_TEXTE À LIRE_:
====================

Por donde saldrà el sol ? (Par où sortira le soleil ?). Typique de l’Amérique indienne, cette question exprime l’espoir au milieu de la nuit. Comme le savent les Indiens, la nuit peut être longue, très longue... Ils parlent ainsi d’une nuit de cinq siècles pour qualifier la colonisation, le génocide et la quasi-disparition des nations indiennes. Or nous, héritiers de la civilisation occidentale, pouvons bel et bien reprendre à notre compte leur question : oui, por donde saldrà el sol ?

Car notre époque est en crise, et le reconnaître n’est ni nouveau ni révolutionnaire. Elle est en crise relativement à ses rêves passés. Le 31 décembre 1899, Rosa Luxembourg saluait avec joie le siècle naissant : celui qui allait connaître la fin des injustices, la fin des oppressions ! Que reste-t-il aujourd’hui d’un tel espoir ? Nous sommes les contemporains de l’après-“an 2000” et la misère, la tristesse, la souffrance des gens n’ont jamais paru aussi irréversibles. Nous sommes celles et ceux qui étaient censés vivre ces lendemains qui allaient chanter, et la question que nous commençons à nous poser n’est même plus, à vrai dire, celle de savoir “par où sortira le soleil”, mais si un jour, tout simplement, le soleil est sorti pour quelqu’un...

Mais il sort pourtant tous les jours, même pour celles et ceux qui ne l’ont pas vu sortir, chaque fin de journée, de dure journée, sans espoir ni promesse pour l’énorme majorité de nos contemporains. Le soleil sortira, il est en train de sortir, il est en train de se coucher. La pensée héraclitéenne du conflit nous dit qu’obscurité et lumière se succèdent, éternellement. Elle nous dit aussi qu’il faut guetter par où le soleil est en train de sortir, mais qu’il ne faut pas trop s’effrayer quand il se couche. Pour celles et ceux qui, peut-être, vivront des époques plus lumineuses que la nôtre, qu’ils sachent que la lumière ne leur est pas due, que l’ombre guette, qu’à une époque lumineuse succède une époque obscure, et qu’ombre et lumière font partie du même devenir, du conflit. Qu’ils sachent que le conflit détermine toutes choses et que le refouler, loin de le faire disparaître, nous conduit vers un processus de déréalisation du monde et des liens. L’éloge du conflit, loin de célébrer l’affrontement, affirme pour nous le principe même de toute émergence du nouveau, de toute création.

====================

_DONNÉES EXTRAITES_:
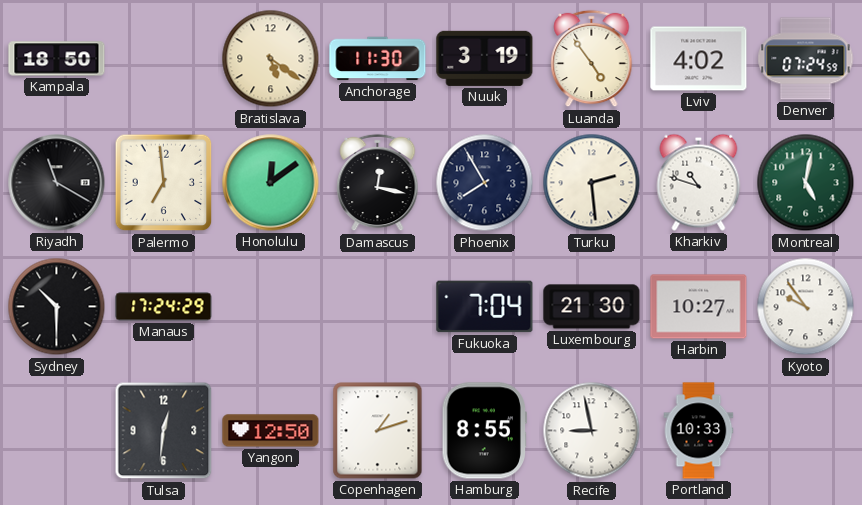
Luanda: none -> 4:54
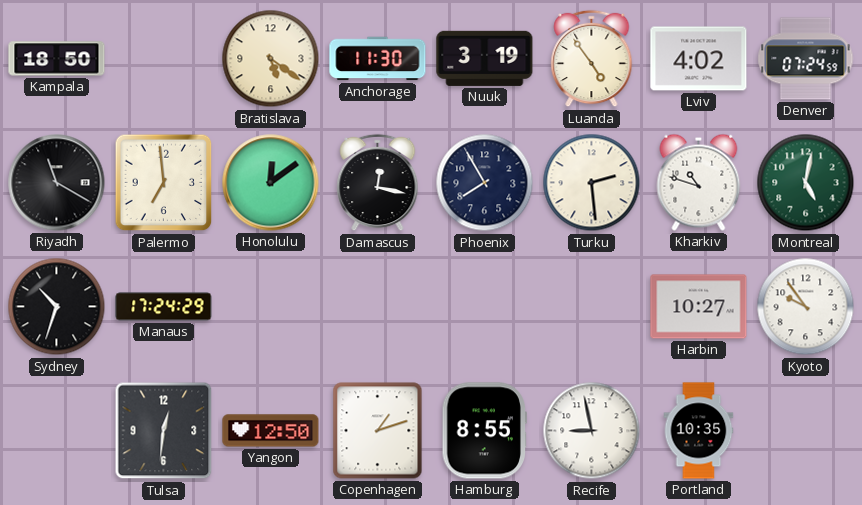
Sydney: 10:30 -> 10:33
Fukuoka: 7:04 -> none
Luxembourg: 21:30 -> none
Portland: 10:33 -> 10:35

====================

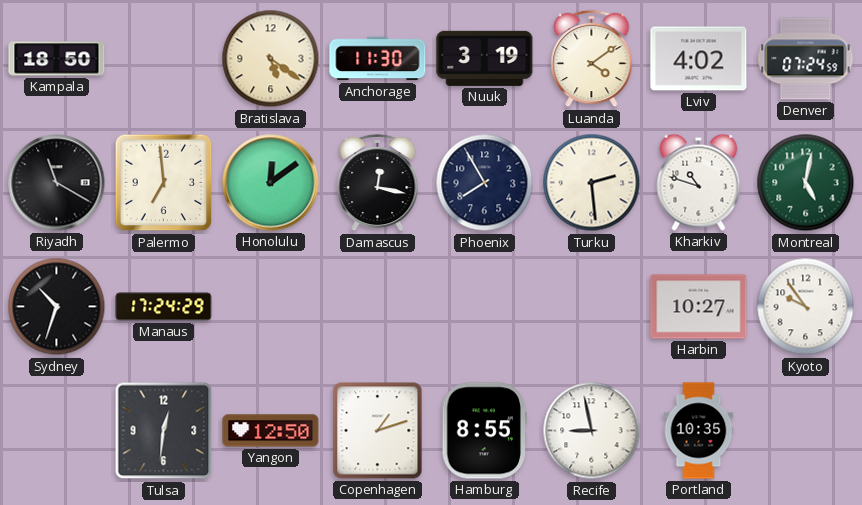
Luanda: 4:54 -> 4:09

====================

_EXERCICES PROPOSÉS_:
(a) Citez le texte sur l'éloge du conflit en commençant à « Por donde saldrà el sol ? (Par » et en terminant à « oui, por donde saldrà el sol ? ».
(b) Rédigez la suite du texte sur l'éloge du conflit, à partir de sa dernière phrase.

_RÉPONSES PAR EXERCICE_:
(a)
Por donde saldrà el sol ? (Par où sortira le soleil ?). Typique de l’Amérique indienne, cette question exprime l’espoir au milieu de la nuit. Comme le savent les Indiens, la nuit peut être longue, très longue... Ils parlent ainsi d’une nuit de cinq siècles pour qualifier la colonisation, le génocide et la quasi-disparition des nations indiennes. Or nous, héritiers de la civilisation occidentale, pouvons bel et bien reprendre à notre compte leur question : oui, por donde saldrà el sol ?

(b)
Si lumières et ombres se succèdent, le défi ne peut être de désirer vivre dans une autre époque, mais de parvenir à créer, lutter, penser, résister, bref vivre pour et par une époque obscure. Joie et tristesse ne dépendent pas d’une époque particulière. La joie émerge de la possibilité d’assumer l’époque. Mais, dira-t-on, à quoi bon lutter, à quoi bon résister si la rédemption, la solution finale des problèmes, ce moment messianique qui devait “couper l’histoire en deux” n’arrive jamais ? Il est vrai qu’en continuant à résister, à créer, à vivre, tout en abandonnant le modèle centralisateur de la promesse, nous rencontrons une autre menace, celle de la dispersion. Et nous devons alors savoir comment construire concrètement des multiplicités agencées qui n’aillent plus s’échouer dans des projets de centralisation, sans se perdre pour autant dans la dispersion.

La question peut se formuler en ces termes : qu’est-ce que nous pouvons construire à la place de ce modèle perdu ? A quel autre modèle nous conduit une pensée du conflit ? Car, même si nous ne pouvons plus penser et agir en termes de globalité, nos actions restreintes ne peuvent constituer une lutte qu’à condition de s’inscrire dans un autre modèle de vie et de création qui ne soit pas un simple “entre-deux”, un “faute de mieux”. Cet autre modèle fort doit à la fois intégrer l’absence de recherche d’une solution globale et donner unité à la multiplicité des actions en l’absence de toute solution. Un tel modèle n’est pensable que sous la pensée du conflit comme ce qui est à l’origine de la vie.

Pour la philosophie de l’organisme, les luttes, les actes, les projets ne sont pas à comprendre dans la logique, idéaliste et réductionniste, de la recherche de ce point métaphysique d’arrêt final que nos sociétés assimilent au désir paradoxal d’en finir avec les conflits. Les actes des gens, des populations comme des êtres vivants ont pour unique “finalité” identifiable d’entretenir et de faire perdurer l’organisme lui-même, individuel ou collectif. Un acte quelconque, une lutte en particulier sont à penser dynamiquement : la libération de l’agir est le seul but de tout agir, déploiement des multiples dimensions du conflit.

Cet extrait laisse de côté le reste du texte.